Au site Sainte Marthe, le RJELVG a sensibilisé déplacés et élèves sur les risques croissants de la violence numérique ce mardi 9 décembre.
Ce mardi 9 décembre, le Réseau des Juristes Engagés dans la Lutte contre les Violences Basées sur le Genre (RJELVG) a clôturé sa campagne des 16 jours d’activisme au site des déplacés de Sainte Marthe, dans la commune de Lubanga. Aux côtés du FONAREV, l’organisation a sensibilisé les victimes du conflit Mbole–Lengola ainsi que les élèves de l’école voisine, avec un accent particulier sur la montée de la violence numérique.
À l’issue de l’activité, la coordonnatrice du RJELVG, Me Rachel Kabamba Songombe, s’est dite satisfaite du déroulement de la campagne.


« Nous sentons que nous avons rempli notre mission, sensibiliser, former la population et l’encourager à dénoncer les violences. », a-t-elle déclaré.
Le choix du site Sainte Marthe s’explique, selon elle, par le contact quotidien avec les victimes :
« Nous recevons leurs plaintes chaque jour. Nous savons qu’elles ont besoin d’une sensibilisation régulière sur les violences sexuelles et les autres formes de VBG. »
Cette année, la violence numérique s’est imposée comme une priorité, en raison de l’exposition croissante des jeunes aux risques liés aux réseaux sociaux et aux téléphones.
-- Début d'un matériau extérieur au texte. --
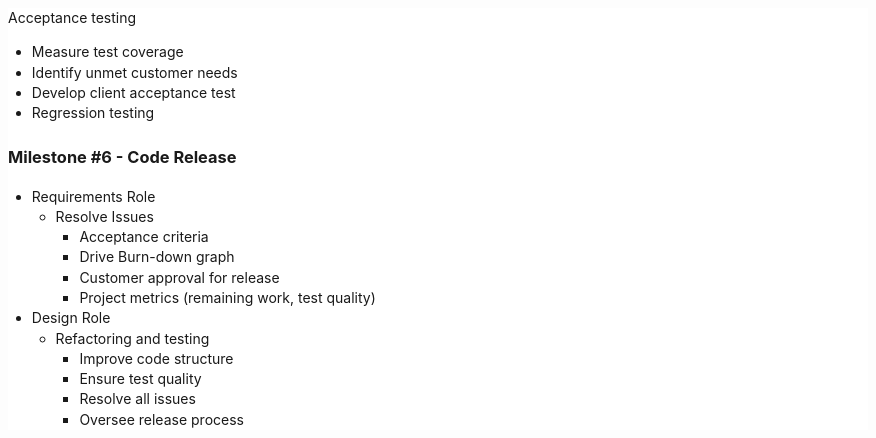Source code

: Acceptance testing
<ul>
<li>
Measure test coverage
</li>
<li>
Identify unmet customer needs
</li>
<li>
Develop client acceptance test
</li>
<li>
Regression testing
</li>
</ul>
</li>
</ul>
</li>
</ul>
<h3 id="milestone-6---code-release">
Milestone #6 - Code Release
</h3>
<ul>
<li>
Requirements Role
<ul>
<li>
Resolve Issues
<ul>
<li>
Acceptance criteria
</li>
<li>
Drive Burn-down graph
</li>
<li>
Customer approval for release
</li>
<li>
Project metrics (remaining work, test quality)
</li>
</ul>
</li>
</ul>
</li>
<li>
Design Role
<ul>
<li>
Refactoring and testing
<ul>
<li>
Improve code structure
</li>
<li>
Ensure test quality
</li>
<li>
Resolve all issues
</li>
<li>
Oversee release process
</li>
</ul>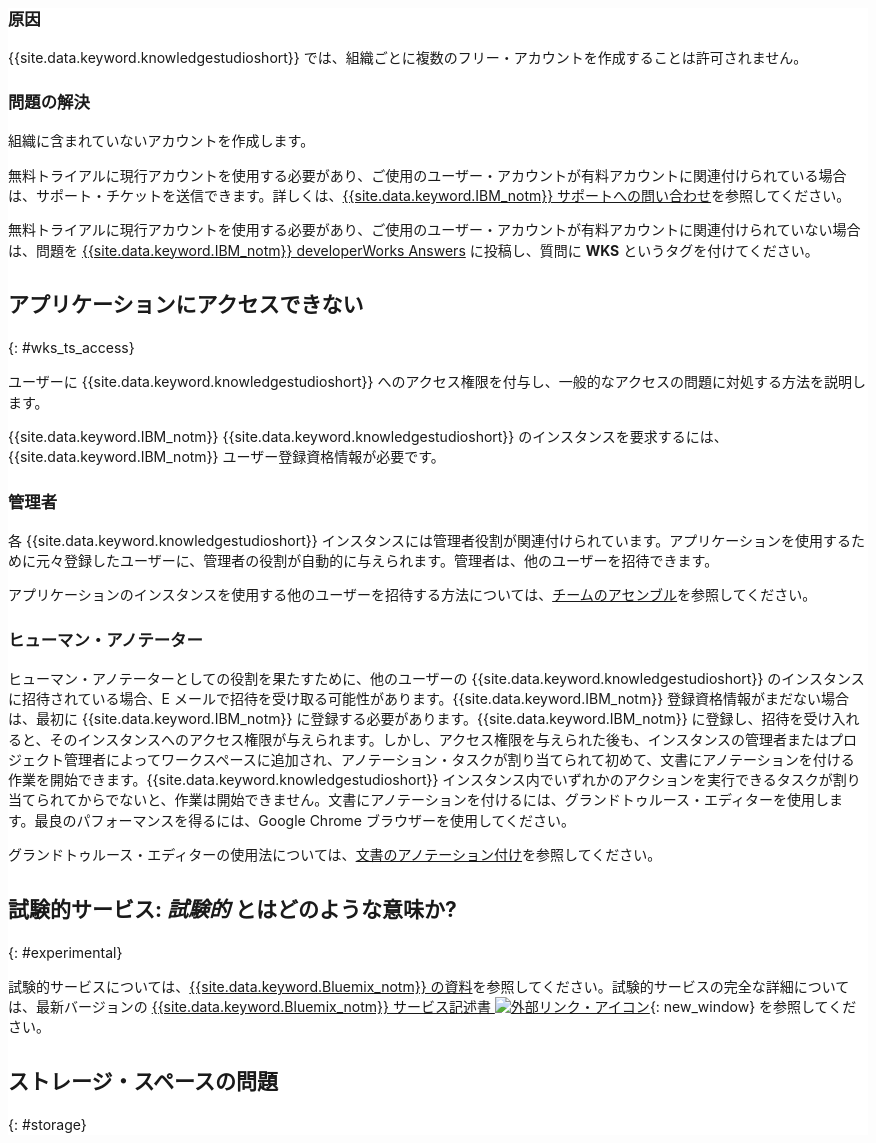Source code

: ### 原因

{{site.data.keyword.knowledgestudioshort}} では、組織ごとに複数のフリー・アカウントを作成することは許可されません。

### 問題の解決

組織に含まれていないアカウントを作成します。

無料トライアルに現行アカウントを使用する必要があり、ご使用のユーザー・アカウントが有料アカウントに関連付けられている場合は、サポート・チケットを送信できます。詳しくは、[{{site.data.keyword.IBM_notm}} サポートへの問い合わせ](/docs/services/watson-knowledge-studio/troubleshooting.html#ts_contactingibmsupport)を参照してください。

無料トライアルに現行アカウントを使用する必要があり、ご使用のユーザー・アカウントが有料アカウントに関連付けられていない場合は、問題を [{{site.data.keyword.IBM_notm}} developerWorks Answers](https://developer.ibm.com/answers/topics/wks/) に投稿し、質問に **WKS** というタグを付けてください。

## アプリケーションにアクセスできない
{: #wks_ts_access}

ユーザーに {{site.data.keyword.knowledgestudioshort}} へのアクセス権限を付与し、一般的なアクセスの問題に対処する方法を説明します。

{{site.data.keyword.IBM_notm}} {{site.data.keyword.knowledgestudioshort}} のインスタンスを要求するには、{{site.data.keyword.IBM_notm}} ユーザー登録資格情報が必要です。

### 管理者

各 {{site.data.keyword.knowledgestudioshort}} インスタンスには管理者役割が関連付けられています。アプリケーションを使用するために元々登録したユーザーに、管理者の役割が自動的に与えられます。管理者は、他のユーザーを招待できます。

アプリケーションのインスタンスを使用する他のユーザーを招待する方法については、[チームのアセンブル](/docs/services/watson-knowledge-studio/team.html)を参照してください。

### ヒューマン・アノテーター

ヒューマン・アノテーターとしての役割を果たすために、他のユーザーの {{site.data.keyword.knowledgestudioshort}} のインスタンスに招待されている場合、E メールで招待を受け取る可能性があります。{{site.data.keyword.IBM_notm}} 登録資格情報がまだない場合は、最初に {{site.data.keyword.IBM_notm}} に登録する必要があります。{{site.data.keyword.IBM_notm}} に登録し、招待を受け入れると、そのインスタンスへのアクセス権限が与えられます。しかし、アクセス権限を与えられた後も、インスタンスの管理者またはプロジェクト管理者によってワークスペースに追加され、アノテーション・タスクが割り当てられて初めて、文書にアノテーションを付ける作業を開始できます。{{site.data.keyword.knowledgestudioshort}} インスタンス内でいずれかのアクションを実行できるタスクが割り当てられてからでないと、作業は開始できません。文書にアノテーションを付けるには、グランドトゥルース・エディターを使用します。最良のパフォーマンスを得るには、Google Chrome ブラウザーを使用してください。

グランドトゥルース・エディターの使用法については、[文書のアノテーション付け](/docs/services/watson-knowledge-studio/user-guide.html)を参照してください。

## 試験的サービス: *試験的* とはどのような意味か?
{: #experimental}

試験的サービスについては、[{{site.data.keyword.Bluemix_notm}} の資料](/docs/services/index.html#experimental_services)を参照してください。試験的サービスの完全な詳細については、最新バージョンの [{{site.data.keyword.Bluemix_notm}} サービス記述書 ![外部リンク・アイコン](../../icons/launch-glyph.svg "外部リンク・アイコン")](http://www.ibm.com/software/sla/sladb.nsf/searchsaas/?searchview&searchorder=4&searchmax=0&query=IBM+Bluemix+Service+Description){: new_window} を参照してください。

## ストレージ・スペースの問題
{: #storage}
« La nouvelle technologie emballe la jeunesse et elle en devient facilement victime. Lorsqu’une image est publiée sans consentement, cela peut bouleverser la vie d’un jeune. », a alerté Me Rachel, exhortant les élèves à la vigilance.
Le RJELVG a rappelé que le droit demeure un outil central dans la lutte contre les violences.
« La loi est l’outil essentiel pour combattre les VBG. », a expliqué la coordonnatrice, précisant que l’équipe avait présenté aux bénéficiaires les textes clés, dont la loi sur les violences sexuelles et les dispositions pertinentes du Code pénal.
Pour maintenir un soutien continu, les juristes ont partagé leurs contacts.
« Si une victime n’a pas de moyens, elle peut nous appeler et nous allons l’aider gratuitement. », a assuré Me Rachel.
Le RJELVG affirme rester disponible pour accompagner les victimes tant sur le plan psychosocial que judiciaire, grâce aux psychologues et avocats engagés dans le réseau.
La clôture de cette campagne ouvre ainsi de nouvelles perspectives d’action dans un contexte où les violences numériques s’ajoutent aux vulnérabilités déjà présentes chez les déplacés.